## Fragment do przeczytania
'''
Gillian   four letter word
28 grudnia 2008 11:29
mamy kantarek Jascon 🙂 jest świetny! fajnie się układa na łebku, nie przekręca się, jest miękko wyłożony więc nie obciera. I łatwo go uprac 🙂  no i jest RÓŻOWY  😅



Ja mam z Jacsona w granatową krateczkę i jest niezniszczalny ....
Ada   harder. better. faster. stronger.
28 grudnia 2008 19:59
margaritka, bo wygląda bardzo fajnie, a gdzie kupowałaś ? jak się sprawuje ?
asds   Life goes on...
28 grudnia 2008 21:28
No to ja tez wstawiam fotkę naszego skórzanego kantara z przeplatanką za 35 zł

No i doigrałam się, Arthur umarł straszną śmiercią w błocie porwany w kawałki 😉
Idę po kolejny Tattini. Pół roku używania non stop a ten ma jeden wichereczek mały.
'''
## Polecenie
Przepisz krócej, w formie listy, akapit z fragmentu zaczynający się od słów „mamy kantarek Jascon”. Zachowaj najważniejsze informacje.

## Podane dane
'''
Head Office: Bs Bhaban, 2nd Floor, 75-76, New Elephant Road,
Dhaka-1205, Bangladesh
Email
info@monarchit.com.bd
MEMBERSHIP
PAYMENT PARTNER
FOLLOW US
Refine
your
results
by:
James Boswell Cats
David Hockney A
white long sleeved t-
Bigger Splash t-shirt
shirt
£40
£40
'''
'''
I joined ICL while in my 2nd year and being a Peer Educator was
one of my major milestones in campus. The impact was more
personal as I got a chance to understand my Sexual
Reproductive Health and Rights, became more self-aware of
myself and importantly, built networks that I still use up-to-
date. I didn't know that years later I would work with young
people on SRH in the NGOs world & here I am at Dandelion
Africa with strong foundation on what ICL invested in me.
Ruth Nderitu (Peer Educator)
'''
'''
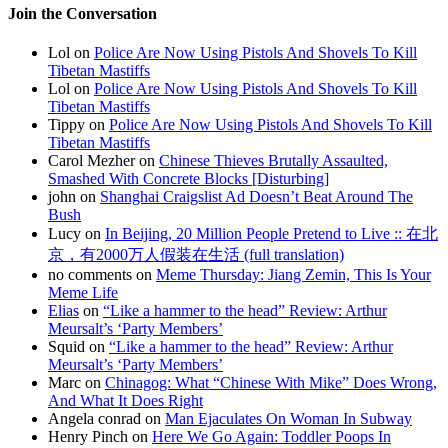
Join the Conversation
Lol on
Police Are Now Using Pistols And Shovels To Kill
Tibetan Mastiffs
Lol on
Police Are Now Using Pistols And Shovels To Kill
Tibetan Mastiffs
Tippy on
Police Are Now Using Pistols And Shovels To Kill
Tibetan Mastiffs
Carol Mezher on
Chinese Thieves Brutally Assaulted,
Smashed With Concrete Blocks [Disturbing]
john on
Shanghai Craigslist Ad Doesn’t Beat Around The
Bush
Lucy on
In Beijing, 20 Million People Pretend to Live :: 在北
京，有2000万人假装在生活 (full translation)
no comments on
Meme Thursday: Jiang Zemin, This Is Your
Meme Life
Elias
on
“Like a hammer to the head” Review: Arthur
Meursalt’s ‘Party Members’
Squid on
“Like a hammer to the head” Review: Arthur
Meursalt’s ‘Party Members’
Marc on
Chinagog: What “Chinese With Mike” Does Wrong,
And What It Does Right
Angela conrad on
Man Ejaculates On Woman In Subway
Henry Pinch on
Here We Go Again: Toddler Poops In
'''
## Rozwiązanie
Kantarek Jascon:
- jest świetny
- dobrze układa się na łebku i się nie przekręca
- jest miękko wyłożony, więc nie obciera
- łatwo go uprać
- jest różowy